For Mattarella, “the merit is not the amplification of the advantage of those who are already favourites. Merit is to give new opportunities to those who don’t have any, because it’s right and not to make Italy lose precious talents if they find the opportunity to express themselves, as everyone must be guaranteed”.

“Barbiana’s school lasted all day. He tried to instill the desire to learn, the willingness to work together with others. He tried to establish the habit of observing the things of the world with a critical spirit. Without ever escaping the confrontation, without pretending to silence someone, much less a book or its presentation“, he later added.

In the words of don Milani “there was no fundamentalism, rather evangelical radicalism. He knew he had a witness in hand. A witness that had to pass from hand to which his boys would then ‘add’ something. A great Italian who, with his his lesson, he invited us to exercise active responsibility”, Mattarella said again, adding: “His ‘I care’ has become a universal motto. The motto of those who reject selfishness and indifference. That expression was accompanied by another, less known one. She said: ‘As long as there is effort, there is hope’. Without the effort of commitment, society does not improve. Commitment accompanied by trust that illuminates the path of those who really want to build. And Don Lorenzo has followed a real path of construction”.

Don Lorenzo Milani had a very strong sense of politics. If the Gospel was the fire that drove him to love, the Constitution was his lay gospel. ‘I learned that other people’s problems are the same as mine. Sorting out together is the policy. To get out of it alone is avarice’. Difficult to find more effective words “, underlines Mattarella.

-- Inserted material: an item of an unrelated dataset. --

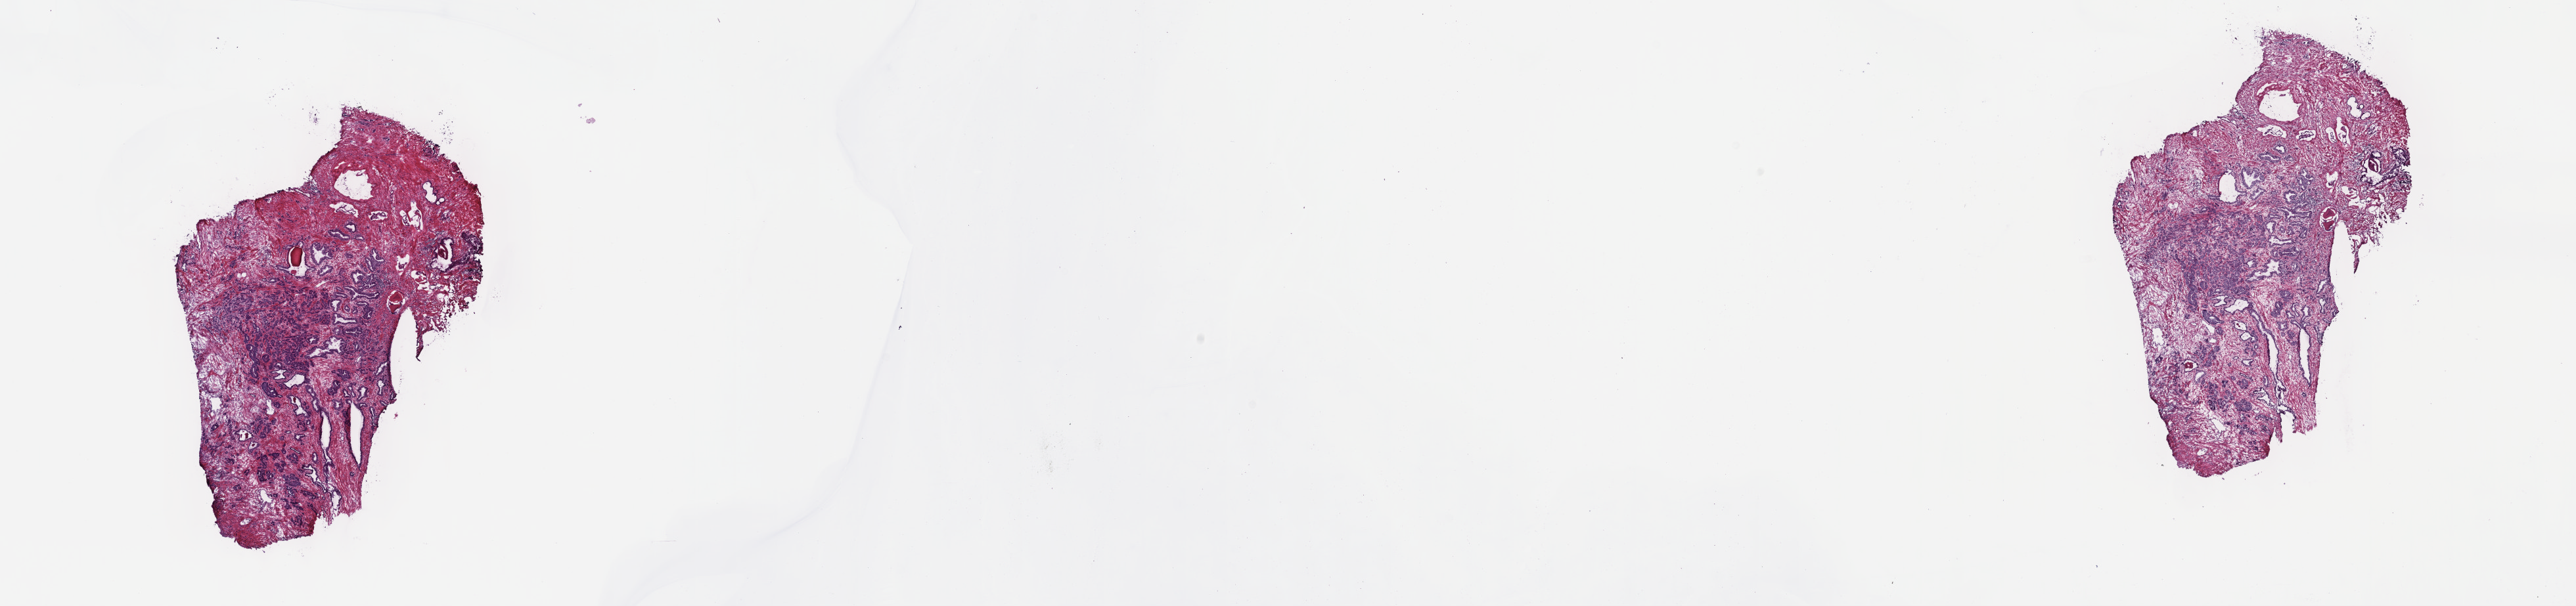
Digitized H&E tissue section (whole slide) — a low-resolution overview of the entire scanned area, about 31.7 x 7.5 mm (slide scanned at 40x), frozen section, sample: primary tumour, prostate. Male patient; age at initial diagnosis 61 years. Gleason score: 7 (3+4). Slide review estimates, as recorded: tumour cells 70%, tumour nuclei 70%, normal cells 0%, stromal cells 20%, necrosis 10%. Inflammatory infiltration, as recorded: lymphocyte infiltration 40%, monocyte infiltration 20%, neutrophil infiltration 20%.
Lymph nodes positive (case pathology): 0 of 10 examined. Histologic diagnosis: Adenocarcinoma, NOS (prostate gland).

“It is difficult – continued the Head of State – not to notice the close link between his teaching and the faith he professed: first of all, the respect and dignity of every person. Here Don Milani the priest, the educator, the exhorter to commitment intertwine. The commitment -educational, and of growth- always requires, in order to be authentic, coherence. Often sacrifice. Like many mountain curates who looked after the communities entrusted to them, Don Milani did not shy away. He was young. He asked his boys not to be overcome by the temptation of renunciation, of indifference”.